Use LangChain primitives for the supporting infrastructure. Retrievers, document loaders, vectorstore wrappers, LLM clients — these are well-tested and broadly useful. The whole LangChain ecosystem is still valuable; it's just that the agent layer specifically has moved to LangGraph.
Don't over-engineer simple flows. If your task is "ask LLM for a summary, return it" — you don't need LangChain or LangGraph. Just call the API directly. Frameworks are for managing complexity that already exists, not for adding ceremony to simple work.
Use LangGraph specifically when you need checkpoints. The ability to replay an agent from any prior state is a real production capability that pays off the first time you have to debug a failed run.
The middle path is real. Production stacks should treat LangGraph as the agent-orchestration layer and LangChain as a primitive library. Add observability via tracing regardless of framework — both work with OpenTelemetry now.
How to decide for your project
Quick decision framework:
- Is your workflow linear (no loops, no branches, no state)? → LangChain (or no framework)
- Are you building a production agent? → LangGraph
- Do you need replayable / checkpointed execution? → LangGraph
- Are you doing primarily RAG? → LangChain (retrievers and loaders)
- Are you composing multiple agents? → LangGraph
- Are you prototyping a demo this week? → LangChain (faster to build)
FAQ
Is LangGraph replacing LangChain?
Not entirely — LangGraph is replacing LangChain's agent layer (the legacy AgentExecutor). The rest of LangChain (retrievers, document loaders, LLM wrappers, vectorstore integrations) is still actively maintained and broadly useful.
Can I use LangChain primitives inside LangGraph? Yes — that's the recommended pattern. Use LangChain's retrievers, loaders, and LLM clients inside LangGraph nodes. They're the same ecosystem.
Which is more popular?
LangChain has the broader install base and broader community. LangGraph is growing fast in production-agent contexts. Both ship through langchain.com.

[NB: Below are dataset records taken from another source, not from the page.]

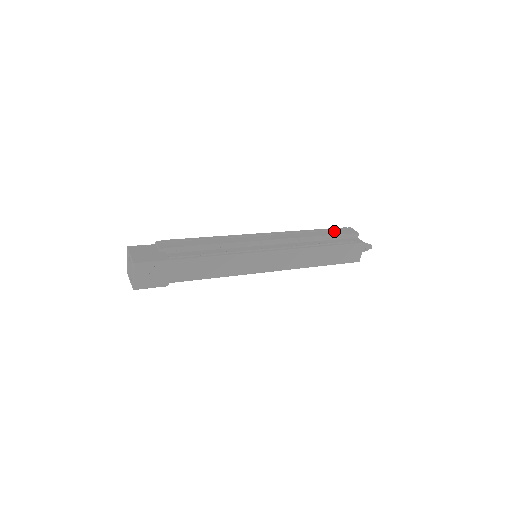
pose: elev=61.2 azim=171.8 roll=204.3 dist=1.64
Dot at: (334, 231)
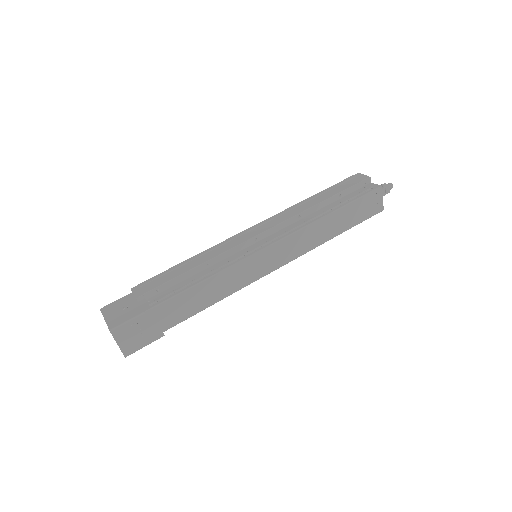
Dot at: (339, 187)
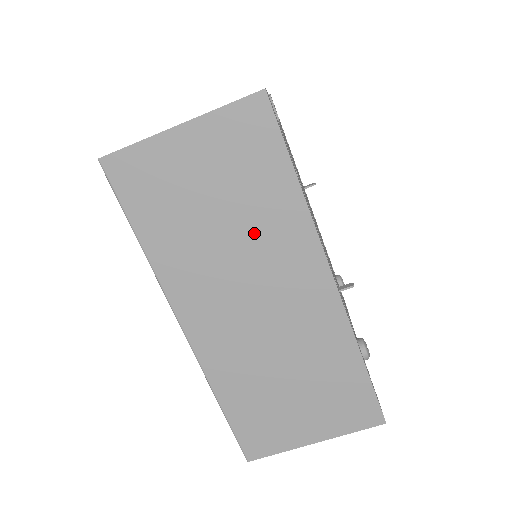
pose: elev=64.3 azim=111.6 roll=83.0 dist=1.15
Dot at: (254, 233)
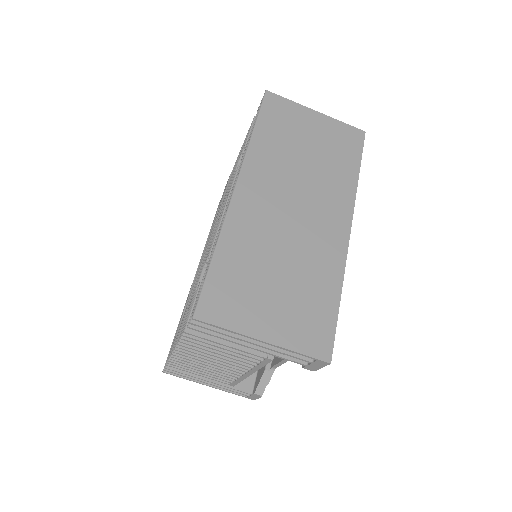
Dot at: (321, 176)
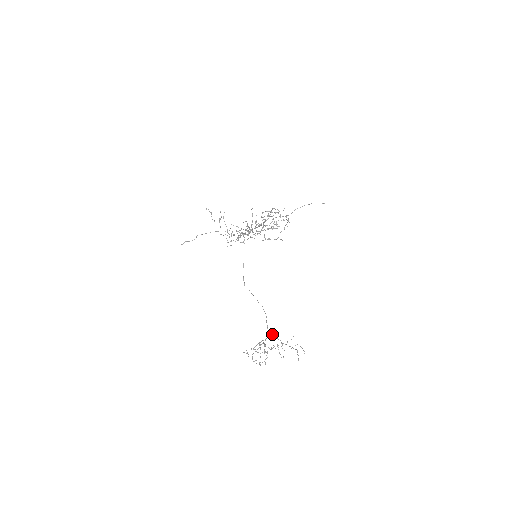
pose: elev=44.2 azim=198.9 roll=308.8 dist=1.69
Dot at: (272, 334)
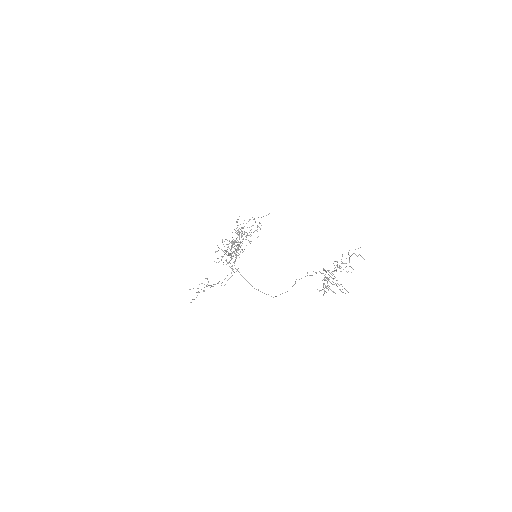
Dot at: occluded
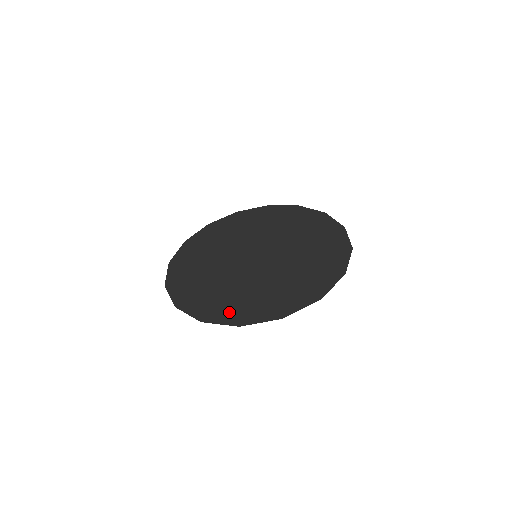
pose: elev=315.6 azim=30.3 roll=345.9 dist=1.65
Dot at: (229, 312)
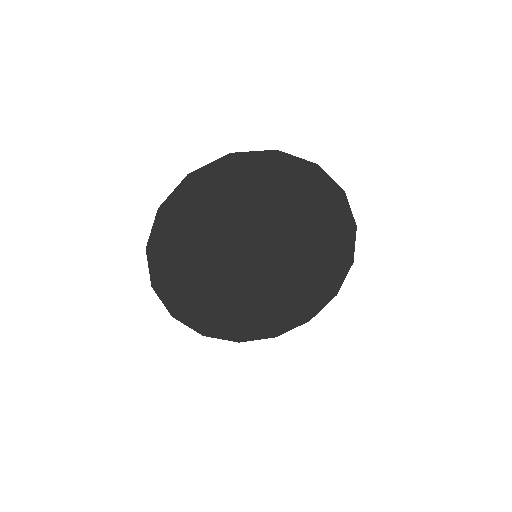
Dot at: (201, 318)
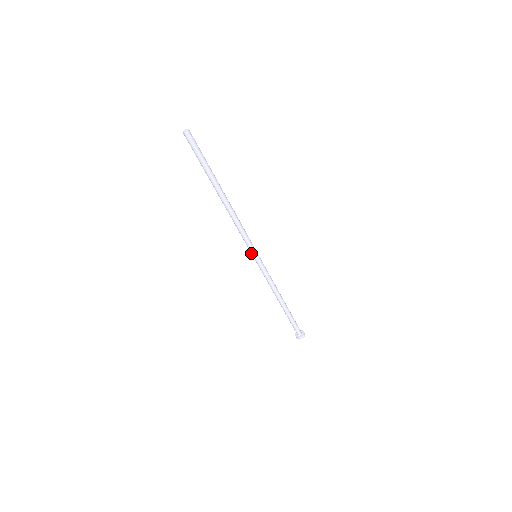
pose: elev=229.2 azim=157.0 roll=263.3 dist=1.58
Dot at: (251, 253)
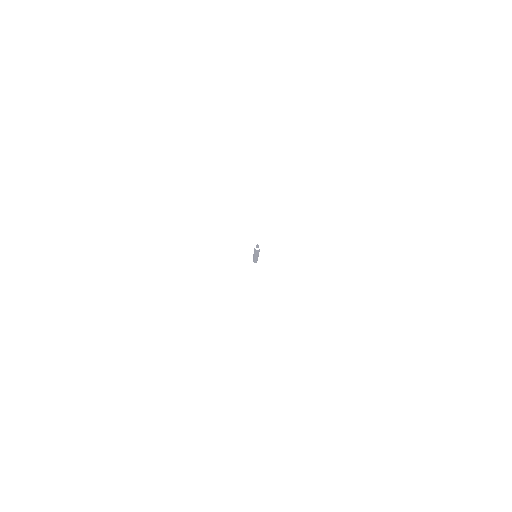
Dot at: occluded
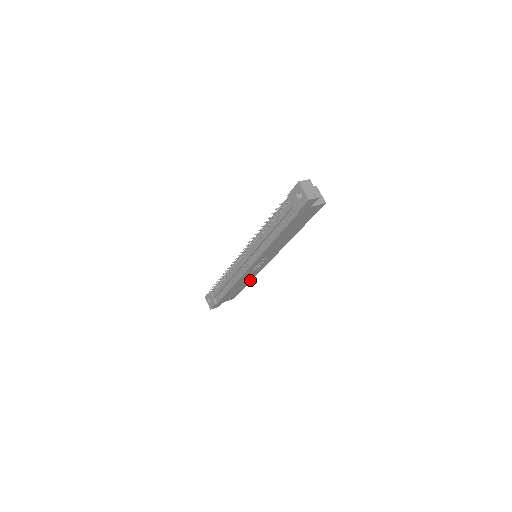
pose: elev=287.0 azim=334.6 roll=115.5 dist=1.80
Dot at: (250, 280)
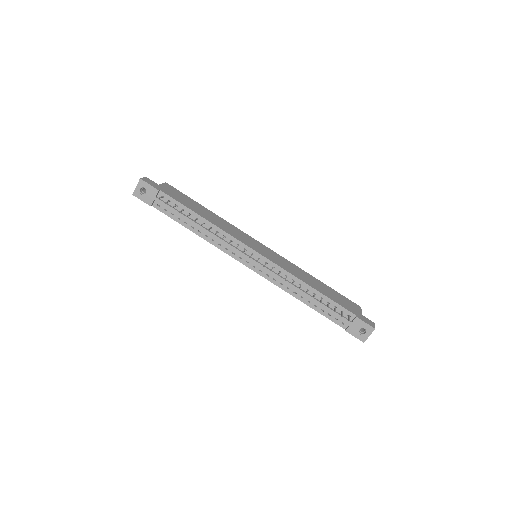
Dot at: occluded
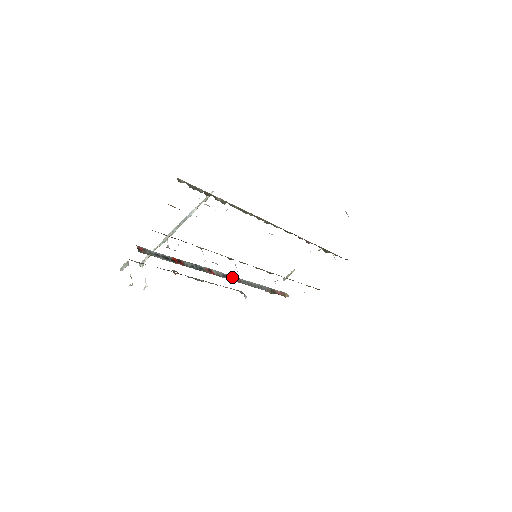
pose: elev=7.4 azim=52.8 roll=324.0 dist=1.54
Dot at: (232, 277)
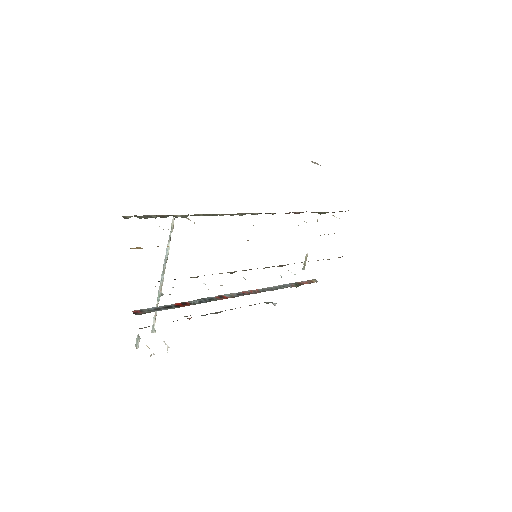
Dot at: (248, 292)
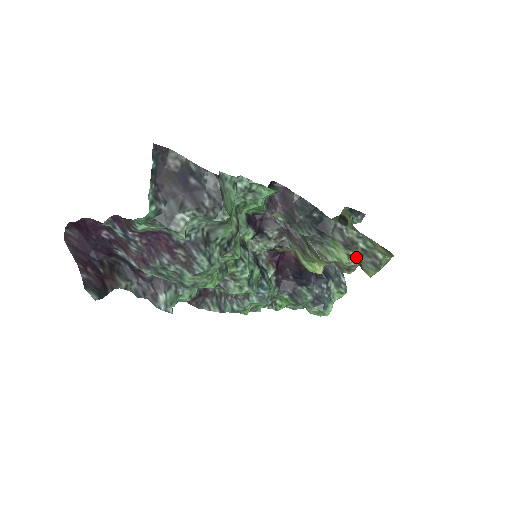
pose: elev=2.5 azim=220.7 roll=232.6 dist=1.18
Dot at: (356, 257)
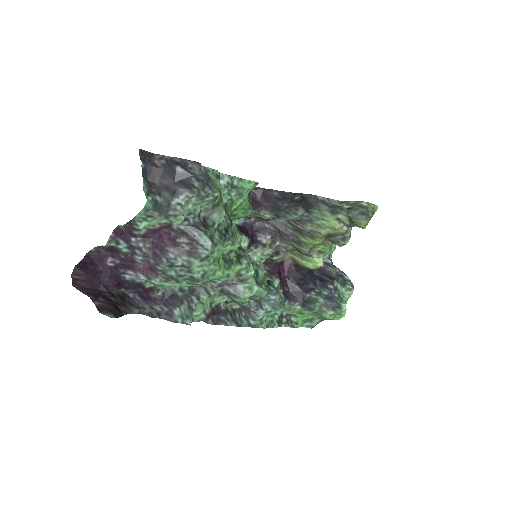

Does LangGraph work with non-Anthropic / non-OpenAI models? Yes — LangGraph is model-agnostic. It works with whatever LLM client you wire into your nodes.
Does LangGraph require LangSmith? No. LangSmith is a separate product (observability). LangGraph works with any tracing backend including Respan via OpenTelemetry.
Should I migrate my LangChain agent to LangGraph?
If you have a production agent on AgentExecutor, plan the migration — it's the strategic direction. If you have simple chain workflows, no rush.
Is LangChain dead? No. The narrative that "LangChain is dead" comes from the legacy agent API being superseded. The broader framework is actively maintained.
Which has better documentation? LangChain's docs are broader (more topics covered). LangGraph's docs are deeper (more focused). Both have improved meaningfully through 2025-2026.